## Task instructions
Among the entries that follow, count the lines that contain the word "felismeri" and say how many there are, writing nothing else.

[Stored data entries]
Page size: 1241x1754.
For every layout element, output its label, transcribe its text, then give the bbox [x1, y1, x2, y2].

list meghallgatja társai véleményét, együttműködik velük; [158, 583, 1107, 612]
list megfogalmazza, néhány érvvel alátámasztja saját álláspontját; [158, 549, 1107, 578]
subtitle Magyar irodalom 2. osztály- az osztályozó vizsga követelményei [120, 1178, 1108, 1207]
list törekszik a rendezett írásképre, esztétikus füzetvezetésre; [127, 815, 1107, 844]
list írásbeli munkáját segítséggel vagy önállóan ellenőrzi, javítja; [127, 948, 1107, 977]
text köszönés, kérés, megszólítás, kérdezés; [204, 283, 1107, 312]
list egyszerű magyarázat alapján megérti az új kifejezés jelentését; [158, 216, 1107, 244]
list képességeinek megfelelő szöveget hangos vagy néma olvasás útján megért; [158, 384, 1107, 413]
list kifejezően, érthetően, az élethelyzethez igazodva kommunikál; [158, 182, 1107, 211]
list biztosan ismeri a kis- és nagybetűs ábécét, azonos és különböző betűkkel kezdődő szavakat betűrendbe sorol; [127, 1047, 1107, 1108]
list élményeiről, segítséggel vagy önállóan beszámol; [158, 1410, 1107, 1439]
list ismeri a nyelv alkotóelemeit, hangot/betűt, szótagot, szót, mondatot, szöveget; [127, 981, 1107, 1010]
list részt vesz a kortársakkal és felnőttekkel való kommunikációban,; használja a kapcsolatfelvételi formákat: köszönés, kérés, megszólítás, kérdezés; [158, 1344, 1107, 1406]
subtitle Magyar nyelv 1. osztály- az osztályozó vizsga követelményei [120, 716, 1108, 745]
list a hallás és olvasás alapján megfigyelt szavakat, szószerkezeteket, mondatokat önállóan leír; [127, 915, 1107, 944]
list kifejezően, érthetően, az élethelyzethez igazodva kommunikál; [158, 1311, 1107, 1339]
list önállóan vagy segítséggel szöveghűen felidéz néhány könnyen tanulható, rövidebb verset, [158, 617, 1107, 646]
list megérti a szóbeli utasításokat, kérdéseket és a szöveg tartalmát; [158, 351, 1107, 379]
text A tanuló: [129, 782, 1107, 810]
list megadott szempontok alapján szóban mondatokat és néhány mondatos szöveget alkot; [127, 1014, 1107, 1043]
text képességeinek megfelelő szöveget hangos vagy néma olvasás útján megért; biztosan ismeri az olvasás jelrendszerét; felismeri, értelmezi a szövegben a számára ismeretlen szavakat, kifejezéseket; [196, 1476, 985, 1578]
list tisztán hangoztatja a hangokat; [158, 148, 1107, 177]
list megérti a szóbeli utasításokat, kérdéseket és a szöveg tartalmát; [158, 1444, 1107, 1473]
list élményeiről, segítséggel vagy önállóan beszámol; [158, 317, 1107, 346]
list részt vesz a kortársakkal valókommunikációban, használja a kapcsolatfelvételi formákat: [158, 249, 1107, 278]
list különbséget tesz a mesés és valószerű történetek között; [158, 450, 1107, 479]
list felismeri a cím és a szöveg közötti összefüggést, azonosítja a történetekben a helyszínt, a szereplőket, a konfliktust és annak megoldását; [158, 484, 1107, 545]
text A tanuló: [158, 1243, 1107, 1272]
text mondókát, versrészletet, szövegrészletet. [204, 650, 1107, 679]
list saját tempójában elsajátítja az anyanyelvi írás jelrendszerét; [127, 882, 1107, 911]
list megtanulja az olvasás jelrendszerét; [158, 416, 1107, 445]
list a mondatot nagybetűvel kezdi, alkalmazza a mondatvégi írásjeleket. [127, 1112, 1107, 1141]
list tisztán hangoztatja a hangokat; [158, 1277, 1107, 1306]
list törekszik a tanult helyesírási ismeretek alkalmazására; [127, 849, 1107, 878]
==
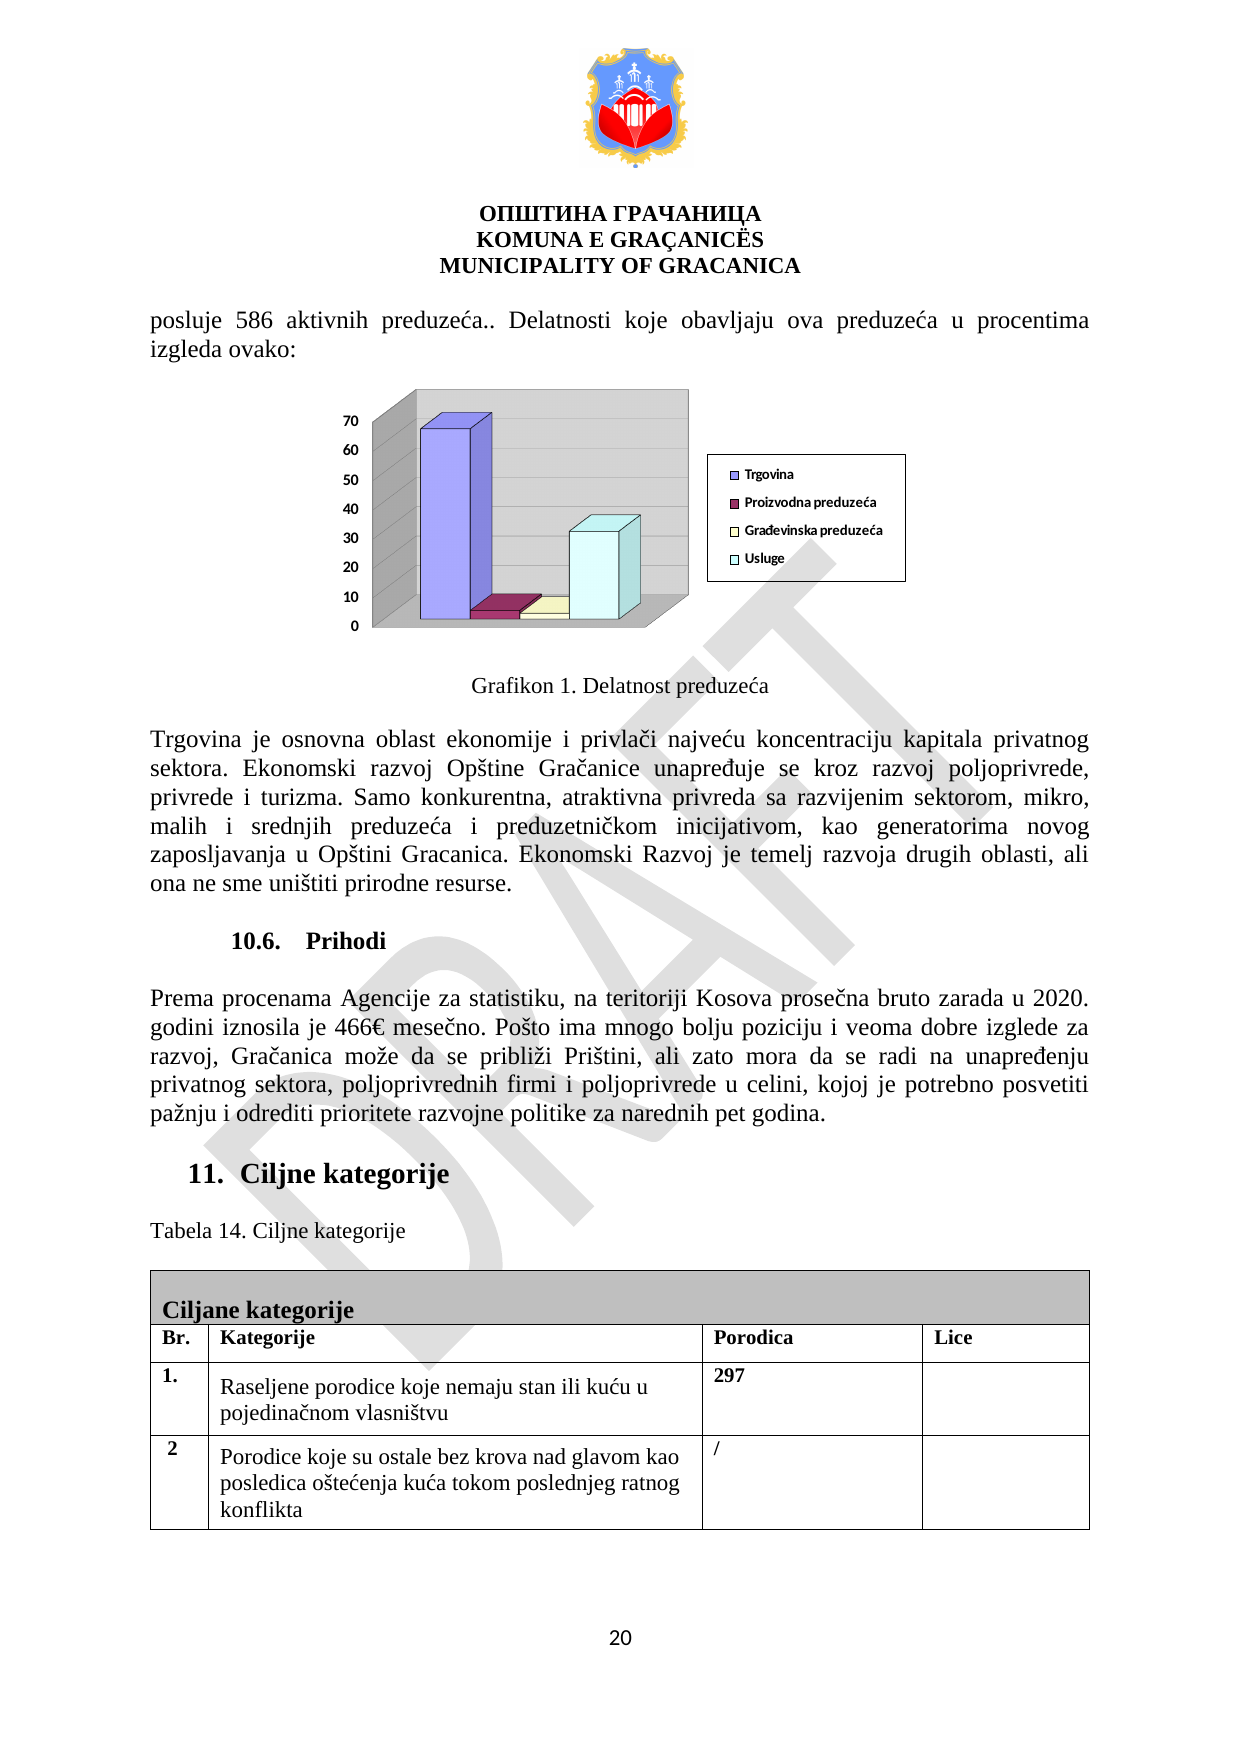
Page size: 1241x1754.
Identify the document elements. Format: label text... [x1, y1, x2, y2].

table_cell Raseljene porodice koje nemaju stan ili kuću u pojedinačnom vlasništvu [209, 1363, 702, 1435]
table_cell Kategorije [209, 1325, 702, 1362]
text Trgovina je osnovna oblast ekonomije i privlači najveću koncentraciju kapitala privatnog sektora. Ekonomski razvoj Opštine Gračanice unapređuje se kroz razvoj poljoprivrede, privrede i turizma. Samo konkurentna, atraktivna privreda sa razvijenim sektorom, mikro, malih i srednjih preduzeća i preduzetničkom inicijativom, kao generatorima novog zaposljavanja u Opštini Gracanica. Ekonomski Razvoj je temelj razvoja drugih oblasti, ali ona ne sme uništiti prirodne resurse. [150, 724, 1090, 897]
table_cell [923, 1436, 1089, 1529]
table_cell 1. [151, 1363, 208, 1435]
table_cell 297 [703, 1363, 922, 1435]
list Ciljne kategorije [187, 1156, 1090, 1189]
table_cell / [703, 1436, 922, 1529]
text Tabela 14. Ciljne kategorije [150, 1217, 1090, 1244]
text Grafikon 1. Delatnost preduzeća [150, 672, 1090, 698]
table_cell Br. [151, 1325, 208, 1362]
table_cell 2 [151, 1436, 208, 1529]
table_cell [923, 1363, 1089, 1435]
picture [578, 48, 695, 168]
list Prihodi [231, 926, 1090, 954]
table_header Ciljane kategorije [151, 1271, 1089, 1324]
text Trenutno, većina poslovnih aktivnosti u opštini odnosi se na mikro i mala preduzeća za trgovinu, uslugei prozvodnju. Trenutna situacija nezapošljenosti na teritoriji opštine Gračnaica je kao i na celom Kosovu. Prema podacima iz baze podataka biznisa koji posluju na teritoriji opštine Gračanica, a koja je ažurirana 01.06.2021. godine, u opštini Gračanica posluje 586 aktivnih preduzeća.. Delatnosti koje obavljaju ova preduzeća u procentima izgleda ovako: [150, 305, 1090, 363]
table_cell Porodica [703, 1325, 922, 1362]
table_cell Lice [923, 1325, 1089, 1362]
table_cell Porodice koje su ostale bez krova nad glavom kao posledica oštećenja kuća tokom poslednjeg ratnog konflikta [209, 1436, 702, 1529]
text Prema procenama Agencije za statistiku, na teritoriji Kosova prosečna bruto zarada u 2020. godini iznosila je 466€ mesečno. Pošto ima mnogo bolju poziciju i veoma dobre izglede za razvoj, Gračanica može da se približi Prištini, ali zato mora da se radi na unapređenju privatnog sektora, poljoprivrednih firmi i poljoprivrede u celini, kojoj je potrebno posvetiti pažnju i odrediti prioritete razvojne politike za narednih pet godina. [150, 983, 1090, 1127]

## Expected answer
2